Album Review: Throw – “I’m Very Upset”

Album Review: Throw – “I’m Very Upset”

I make no secret out of the punk I like. Over time, I’ve stripped off layers and layers of affectation, only to fully embrace my own inner-orgcore. I don’t pretend to like Black Flag, I don’t get misty-eyed over the Clash. For me, punk rock is at its finest when it’s melodic, vulnerable, and DIY. It’s just the way I’m wired, poserdom be damned. But even in this corner we’ve collectively started calling melodic punk—my corner—there’s still the same amount of repetition and triteness you’d find anywhere else. That’s how genres work, there’s a narrow field of tropes to play with and some stick to the tried and true and some steal apples from neighboring farms. Portland’s Throw is one of the latter with an armful of apples, and trite they are not. They play with stunning openness, humor, and heart—and they do so very, very fast.

I’m Very Upset is their latest album, a follow up to last year’s Real, Real Nice (which showed up on my best of the year list), and on it they continue refining their unique brand of punk rock: combining emo, indie, and the athletic strumming of Epi-Fat skate punk into a scrappy and inherently youthful vision that feels a lot more like what the genre should sound like in 2018 than anything else I’ve heard. Which is to say: it is both true to the genre’s original vision and true to what it has become in the present day.

“Atlas; Bummed” opens the album with trebly crunching guitars and whiplash speed, taking a breather for a bridge, but otherwise, spending its minute and forty-five seconds at full sprint. The  crux of Throw is presented here in all its glory, through double-time strumming and bummed out lyrics. The first sung line of I’m Very Upset is fitting: “Feels like the weight of the world is crashing down all around me.” It’s this combination of lyrical openess and garage-borne speed that makes me liken them to a gag reflex—quick, involuntary, and natural—a response to stimuli that manifests in an instant. Throw isn’t just writing songs, they’re throwing them up.

I’m Very Upset is filled with a lot of great songwriting though, and it’s not all emotional histrionics. “Drinking Wine With My Dad” is a great song that paints a portrait of a moment in a charmingly direct way. It’s this kind of snapshot songwriting that aligns Throw with the Menzingers and Restorations of the punk world, even if their actual approach to the music is a lot more classically punk. “Trees” supports the argument that Throw has their hands in a lot of old school punk as well. If you know the words to Descendent’s “All,” you can probably figure out “Trees” as well.
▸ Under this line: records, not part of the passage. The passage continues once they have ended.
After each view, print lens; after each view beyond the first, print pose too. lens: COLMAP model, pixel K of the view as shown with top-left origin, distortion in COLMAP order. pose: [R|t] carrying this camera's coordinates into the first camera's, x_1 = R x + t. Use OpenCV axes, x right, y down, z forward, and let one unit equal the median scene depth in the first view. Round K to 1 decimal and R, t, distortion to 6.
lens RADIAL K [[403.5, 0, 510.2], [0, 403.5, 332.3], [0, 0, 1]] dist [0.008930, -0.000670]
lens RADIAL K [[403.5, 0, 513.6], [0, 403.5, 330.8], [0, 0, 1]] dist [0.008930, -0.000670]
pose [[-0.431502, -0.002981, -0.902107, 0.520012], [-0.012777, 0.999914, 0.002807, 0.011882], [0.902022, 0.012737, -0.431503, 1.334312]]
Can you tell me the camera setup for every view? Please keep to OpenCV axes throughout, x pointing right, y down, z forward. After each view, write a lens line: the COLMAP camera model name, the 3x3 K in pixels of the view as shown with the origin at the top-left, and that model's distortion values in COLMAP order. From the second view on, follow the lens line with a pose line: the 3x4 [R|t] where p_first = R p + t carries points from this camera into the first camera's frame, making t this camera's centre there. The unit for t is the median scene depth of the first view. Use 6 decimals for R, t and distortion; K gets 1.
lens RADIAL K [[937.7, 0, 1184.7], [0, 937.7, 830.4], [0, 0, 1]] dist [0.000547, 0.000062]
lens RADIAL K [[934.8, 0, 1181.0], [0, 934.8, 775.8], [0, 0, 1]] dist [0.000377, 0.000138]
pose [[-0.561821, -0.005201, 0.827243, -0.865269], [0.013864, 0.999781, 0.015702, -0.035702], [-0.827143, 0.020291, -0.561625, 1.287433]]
The second half of the record contains its best hooks. The 50s style ‘ooos’ of “Steamroller” juxtapose against heavy power chord riffs, resulting in a dynamic, venomous listen. “Pass the Prozac” has the best opening line on the record, coupled with galloping chords. “Well I’ve heard this one before, you really fucked up, apologize,” leads the charge into one of Throw’s most fully realized song—complete with rockin’ solo. But it’s “Spaceship,” that might just be the best on the album. It sounds like Suffer-era Bad Religion (name-checked in the lyrics, of course) but it’s also funny, pointed, and catchy as all hell. When I’m Very Upset finishes, I’m left with one line repeating in my head, over and over again, the chorus to end all choruses: “Elon Musk privatized my spaceship!”
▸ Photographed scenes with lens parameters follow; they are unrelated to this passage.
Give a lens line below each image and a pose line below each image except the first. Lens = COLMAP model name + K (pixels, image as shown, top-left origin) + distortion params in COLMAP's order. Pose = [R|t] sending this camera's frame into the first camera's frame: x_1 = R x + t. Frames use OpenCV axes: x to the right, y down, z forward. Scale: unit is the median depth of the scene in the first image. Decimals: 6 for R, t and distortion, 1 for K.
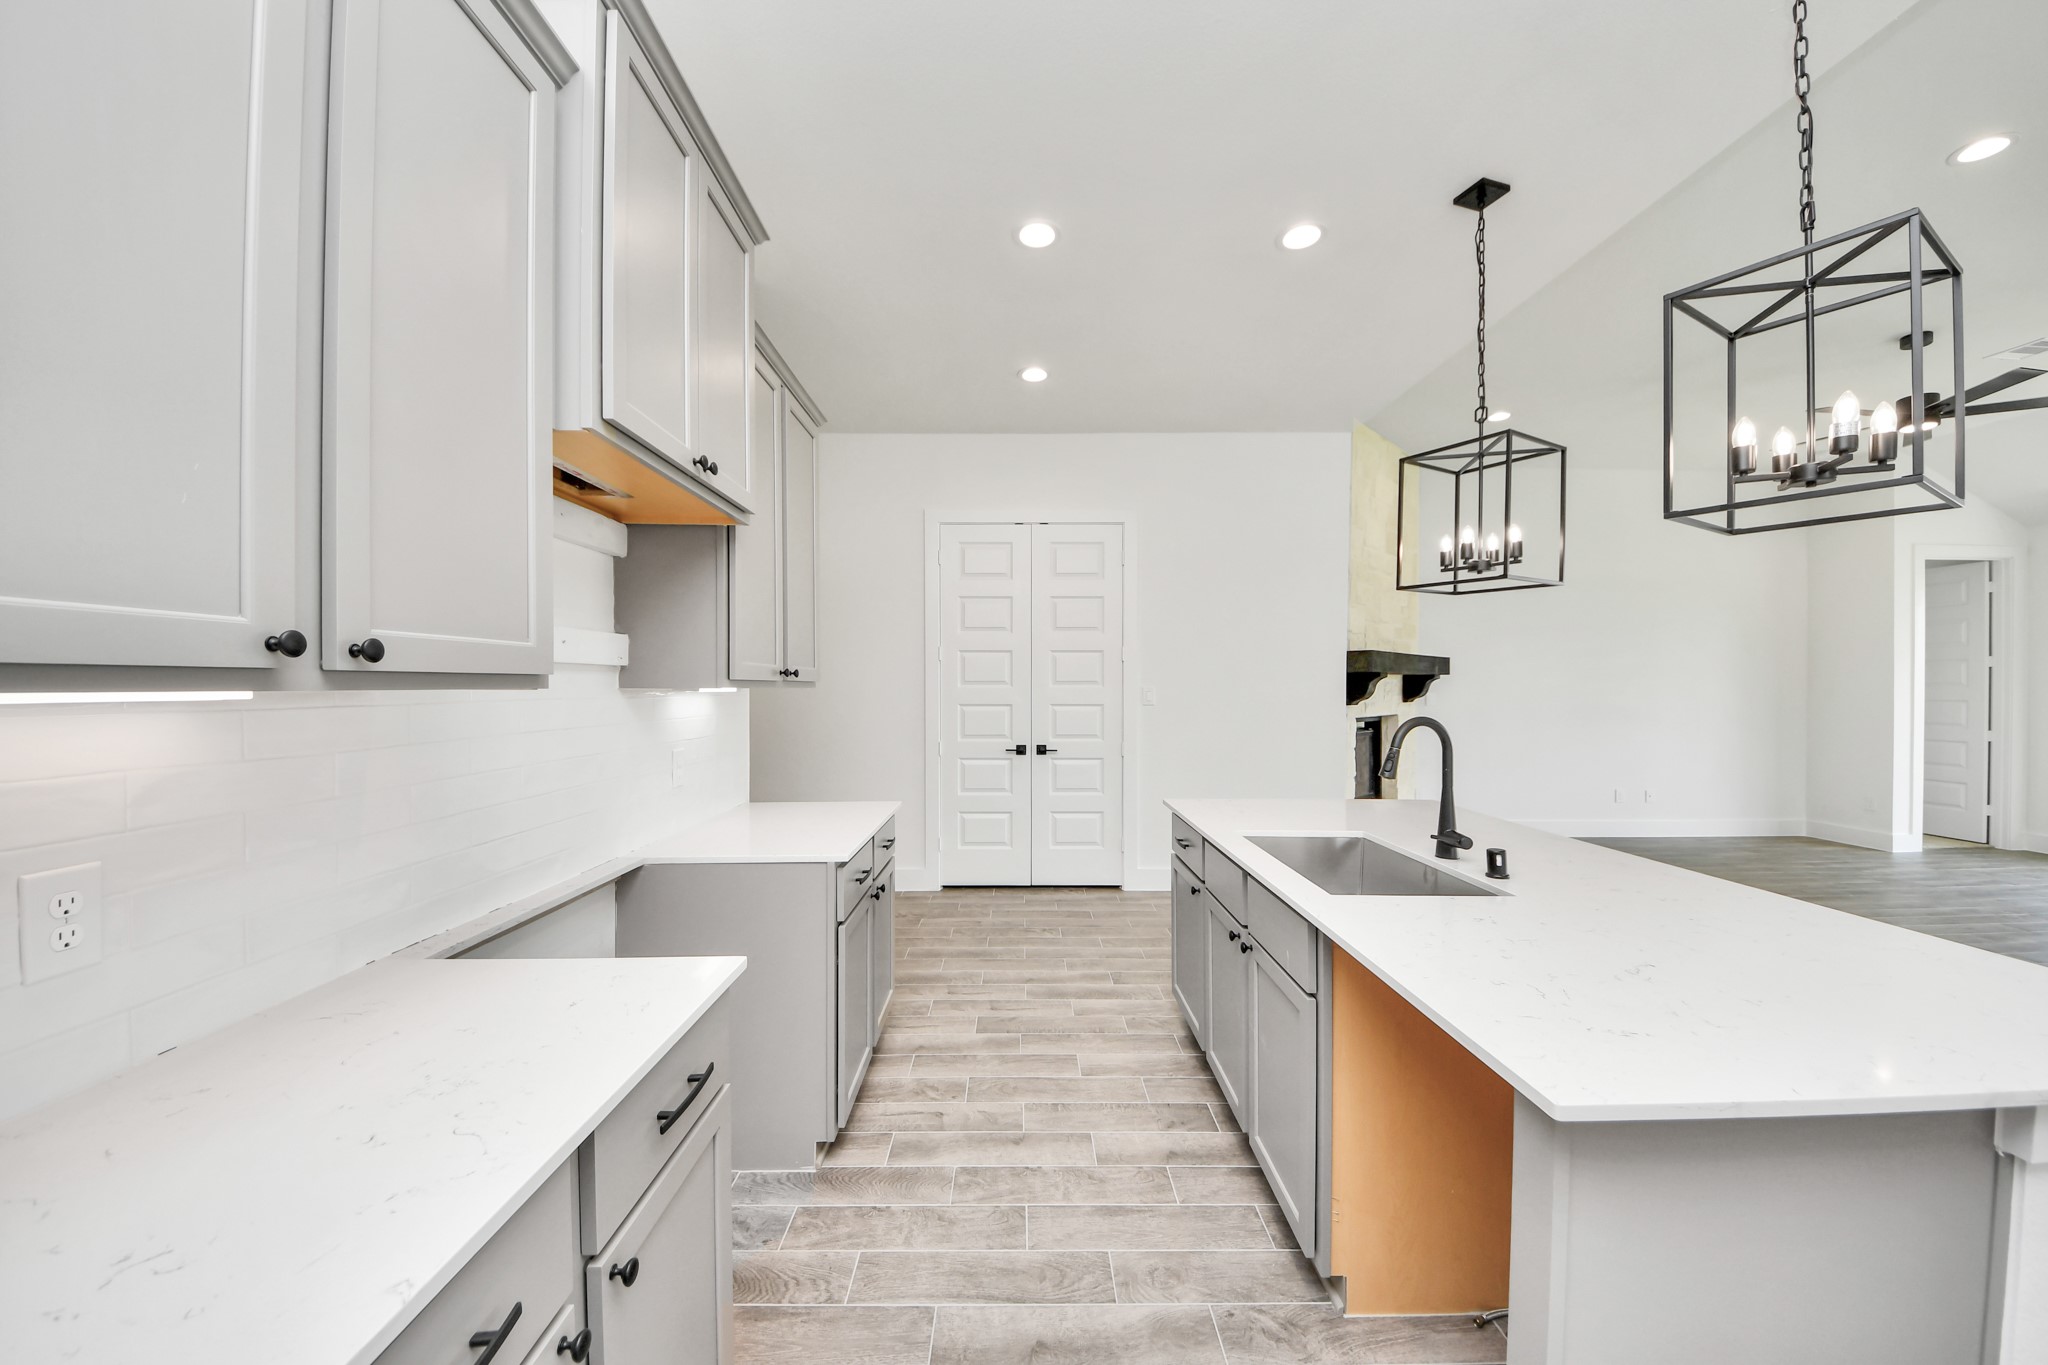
lens RADIAL K [[726.1, 0, 1017.5], [0, 726.1, 691.0], [0, 0, 1]] dist [0.026834, -0.017629]
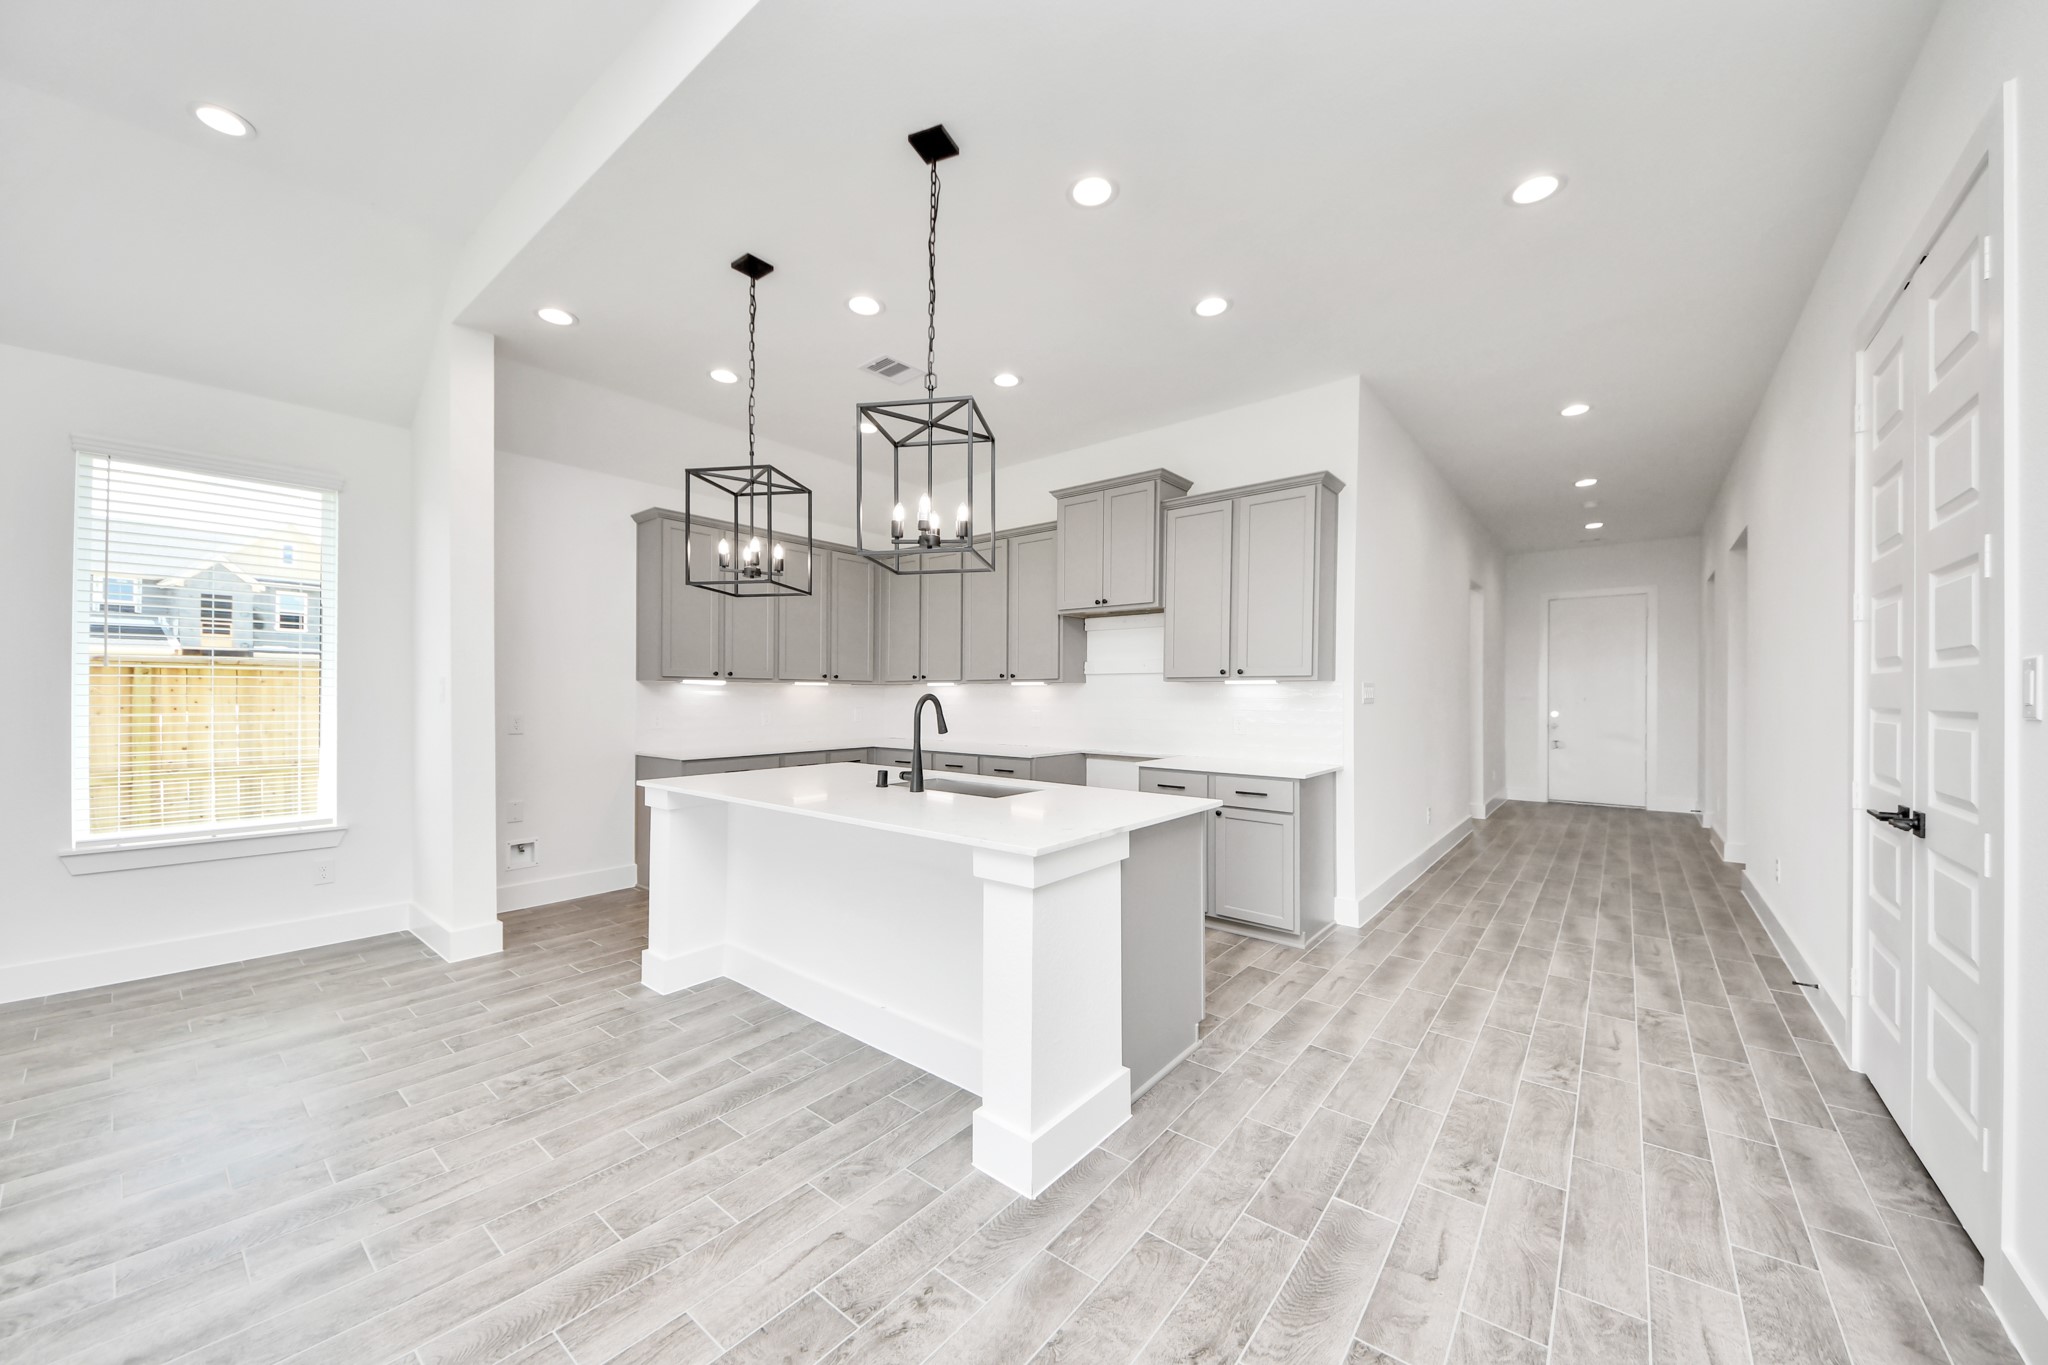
lens RADIAL K [[738.7, 0, 1024.0], [0, 738.7, 690.2], [0, 0, 1]] dist [0.021443, -0.013528]
pose [[-0.628926, -0.005719, -0.777444, 1.331351], [-0.008632, 0.999963, -0.000373, 0.020452], [0.777417, 0.006477, -0.628952, 1.741248]]
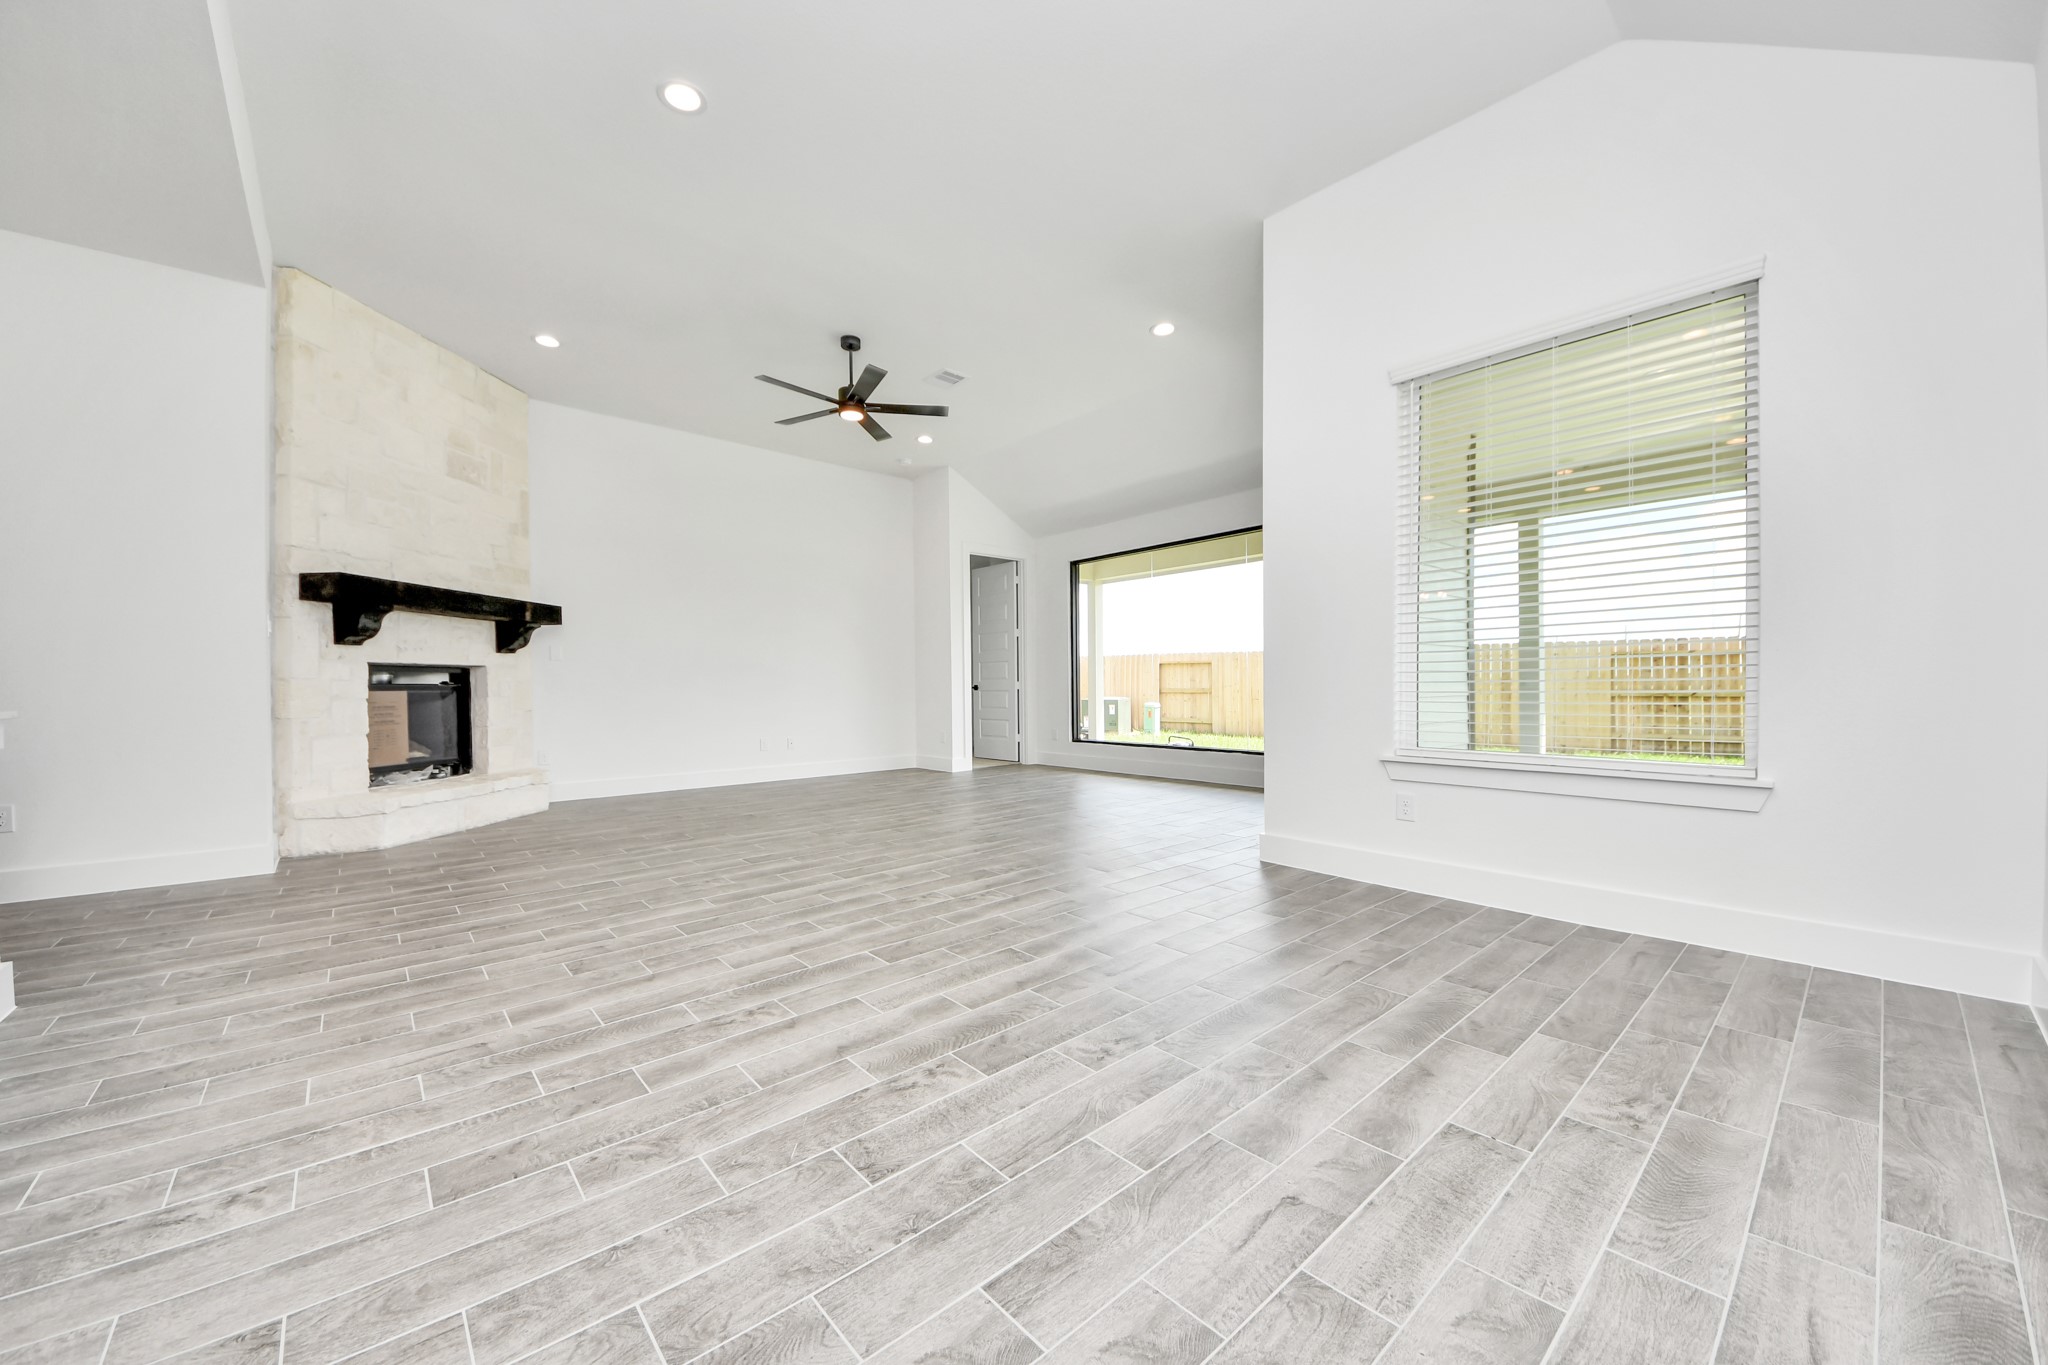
lens RADIAL K [[743.3, 0, 1021.1], [0, 743.3, 680.7], [0, 0, 1]] dist [0.018727, -0.014425]
pose [[0.748047, -0.006679, 0.663613, 1.044937], [0.018361, 0.999775, -0.010635, 0.184748], [-0.663392, 0.020140, 0.748001, -0.237883]]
I’m Very Upset is an evolution as much as it is an antidote. It encompasses the post-Against Me! era of punk rock in its entirety. Within this collection of songs it chronicles the rise of Red Scare, the combined influence of Hot Water Music, the Flatliners, the Menzingers, and Nothington—all the while sounding nothing like any of them. They’ve taken the quirky, cracked-iPhone, late-texting, memeing nervous energy of emo-pop darlings Modern Baseball without dipping more than a toe in their waters. Throw is an amalgam of all the ideas of what punk can be now, while taking notes from the genres foundation. I’m Very Upset is like a stretched rubber band, and here, we’re hearing it snap back to form—settling somewhere between loud-and-fast and sad-as-fuck.